▸ **Objetivo 1**
Transcreva o trecho do texto sobre o HC 61.928-SP de "Entendemos que, com" até "vem fazendo diuturnamente.", inclusive, trocando "sonegação fiscal" por "evasão tributária".
▸ **Objetivo 2**
Dê continuidade ao texto sobre o HC 61.928-SP a partir de sua última frase.

▸ **Documento**
####################

Jurisprudência Penal Tupiniquim


Abaixo consta interessante artigo jurídico em que o autor analisa o resultado do HC 61.928-SP do STJ.

Entendemos que, com todo o respeito, no julgamento em questão, o STJ agiu de forma correta. Doutra parte, o que não podemos admitir é a jurisprudência estaparfúrdia, teratológica e, infelizmente, dominante no sentido de que o pagamento do crédito tributário extingue a punibilidade no delito de sonegação fiscal.

Isso não!

Ao contrário do que diz o autor, temos para nós que o legislador não dividiu a clientela não, eis que a lei não determina a postura em comento. Mas foi o Poder Judiciário que o fez e vem fazendo diuturnamente.

Dito de outro modo, um erro não justifica outro. Deve-se, sim, corrigir a hermenêutica penal do mal, do colarinho branco, espurgando, por conseguinte, o julgamento penal nitidamente aristocrático.

####################

▸ **Material fornecido**
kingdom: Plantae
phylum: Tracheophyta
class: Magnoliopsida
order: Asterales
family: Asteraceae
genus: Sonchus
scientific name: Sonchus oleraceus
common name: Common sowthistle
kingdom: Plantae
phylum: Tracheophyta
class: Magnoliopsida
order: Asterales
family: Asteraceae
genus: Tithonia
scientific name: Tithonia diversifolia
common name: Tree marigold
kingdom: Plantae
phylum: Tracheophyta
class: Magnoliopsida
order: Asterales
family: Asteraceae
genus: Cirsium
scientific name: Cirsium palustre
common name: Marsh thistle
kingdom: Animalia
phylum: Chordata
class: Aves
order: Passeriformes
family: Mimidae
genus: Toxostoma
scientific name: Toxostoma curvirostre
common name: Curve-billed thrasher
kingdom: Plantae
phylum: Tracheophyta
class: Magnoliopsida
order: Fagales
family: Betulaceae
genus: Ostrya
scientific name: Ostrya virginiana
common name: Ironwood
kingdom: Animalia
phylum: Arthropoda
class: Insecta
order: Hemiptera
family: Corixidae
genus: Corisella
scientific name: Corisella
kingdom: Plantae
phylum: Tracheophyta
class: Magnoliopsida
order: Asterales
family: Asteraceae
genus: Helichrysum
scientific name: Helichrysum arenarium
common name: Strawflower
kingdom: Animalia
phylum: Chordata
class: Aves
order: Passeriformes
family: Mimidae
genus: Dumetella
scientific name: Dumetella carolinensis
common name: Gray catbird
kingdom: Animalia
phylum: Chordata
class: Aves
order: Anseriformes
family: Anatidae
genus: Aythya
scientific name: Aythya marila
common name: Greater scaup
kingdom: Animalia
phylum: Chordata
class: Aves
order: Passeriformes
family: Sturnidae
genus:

####################

▸ **Resultado 1**
Entendemos que, com todo o respeito, no julgamento em questão, o STJ agiu de forma correta. Doutra parte, o que não podemos admitir é a jurisprudência estaparfúrdia, teratológica e, infelizmente, dominante no sentido de que o pagamento do crédito tributário extingue a punibilidade no delito de evasão tributária.

Isso não!

Ao contrário do que diz o autor, temos para nós que o legislador não dividiu a clientela não, eis que a lei não determina a postura em comento. Mas foi o Poder Judiciário que o fez e vem fazendo diuturnamente.

▸ **Resultado 2**
Por isso, devemos bater mil vezes e mil vezes repetir: já passou da hora do Poder Judiciário atentar-se para sua real função: utilizar o Direito como verdadeiro instrumento de pacificação social, garantido os direitos fundamentais da sociedade e a coexistência social. O resto é estória pra boi dormir...

Editor do blog.


Estelionato: reparação do dano x extinção da punibilidade.
O “Direito Penal dos ricos” e o “Direito Penal dos pobres”

O Superior Tribunal de Justiça decidiu, este mês (HC 61.928-SP, Rel. Min. Felix Fischer, julgado em 4/9/2007), que a reparação do dano no crime de estelionato não é causa de extinção da punibilidade, mas apenas uma causa de diminuição de pena, tal como descrito no art. 16 do Código Penal (arrependimento posterior). Até aí, nenhuma novidade. Trata-se de simples aplicação da lei, que já é bem razoável.

Vejamos: sob uma perspectiva utilitarista, o Direito Penal visa a proteger os bens jurídicos de lesões ou ameaças de lesões. Quanto mais preservados esses bens estiverem, mais próximo de seu ideal estará o Direito Penal. É por isso que se prevê a desistência voluntária e o arrependimento eficaz (CP, art. 15); e o arrependimento posterior (art. 16).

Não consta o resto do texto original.